NEWRY – At a special selectmen’s meeting Monday afternoon, the board learned just what was under the old Sunday River Access Road: stump dumps.

Not just small piles of woody debris, but large logs and whole stumps, said Sunday River Ski Resort engineer Joseph Aloisio.

“As the road reconstruction project proceeds, the contractor has found a couple of old stump dumps over which 12 inches of gravel was put in and the old road paved on top of that,” Aloisio told selectmen.

Stumps were buried four feet deep at one site. As contractor Steve Swasey of Andover excavated the road, crews found still more stump dumps, Aloisio said.

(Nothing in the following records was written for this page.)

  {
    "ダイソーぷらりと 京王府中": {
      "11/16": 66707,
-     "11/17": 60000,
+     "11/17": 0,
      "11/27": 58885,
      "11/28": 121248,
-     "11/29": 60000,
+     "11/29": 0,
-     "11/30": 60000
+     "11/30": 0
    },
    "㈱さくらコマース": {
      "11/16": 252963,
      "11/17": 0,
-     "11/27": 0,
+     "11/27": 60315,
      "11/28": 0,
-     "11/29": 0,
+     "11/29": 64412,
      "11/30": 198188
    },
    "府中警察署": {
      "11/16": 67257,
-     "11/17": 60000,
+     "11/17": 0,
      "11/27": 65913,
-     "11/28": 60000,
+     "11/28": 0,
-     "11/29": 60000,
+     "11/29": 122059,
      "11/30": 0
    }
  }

Woody debris buried underneath roads is not a good thing. As the wood decomposes, it creates a hole into which the road would soon collapse, Aloisio added.

“They pulled up whole stumps and whole logs that had been there since 1986 when the road was built. There were no small branches, just the thick middles of branches. They even found that type of material in the roadbed where the Barker Road swings off and Timberline (Drive), which was the old road,” he said.

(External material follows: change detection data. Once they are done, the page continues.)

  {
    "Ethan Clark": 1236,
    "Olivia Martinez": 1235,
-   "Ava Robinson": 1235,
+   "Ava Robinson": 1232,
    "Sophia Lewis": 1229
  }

All the stumps and logs were removed and the holes filled in with additional gravel, which meant selectmen would have to OK a change order to pay an extra $12,000 to $15,000 over and above the contracted $337,500 summer project.

At town meeting in March, voters agreed to spend up to $384,000 for the work, with $300,000 being taken from surplus to keep the tax rate reasonable.

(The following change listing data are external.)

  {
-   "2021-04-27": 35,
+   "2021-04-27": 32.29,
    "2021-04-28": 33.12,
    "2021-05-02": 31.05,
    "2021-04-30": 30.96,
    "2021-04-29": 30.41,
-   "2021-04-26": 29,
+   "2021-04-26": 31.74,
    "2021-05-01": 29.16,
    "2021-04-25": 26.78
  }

Removing the piles of woody debris and laying a uniform 18-inch gravel base on the one-mile road also put Swasey behind schedule, Aloisio added.

Prior to approving the change order, Chairman Stephen Wight said he was glad that Swasey took it upon himself to remove all of the stumps and logs, then fill in the holes.

“I don’t think we would have wanted to put a $300,000 road on stumps,” Wight said. “It slowed him down, but I’m impressed by the job he’s doing.”

After the 3-0 vote that conditionally OK’d the extra costs based on learning the correct amount, Aloisio, in response to a local business owner’s questions, said Swasey also removed a double dip in the road.

“It was one of the problems in getting up the hill,” he said.

During the winter, long tour buses would frequently get caught on the double dip. It also created a safety hazard for drivers descending on the road.

And although the road has been torn up, refilled with gravel and topped with recycled pavement, Aloisio said the road’s grade should still come up six inches from its current state as the project progresses.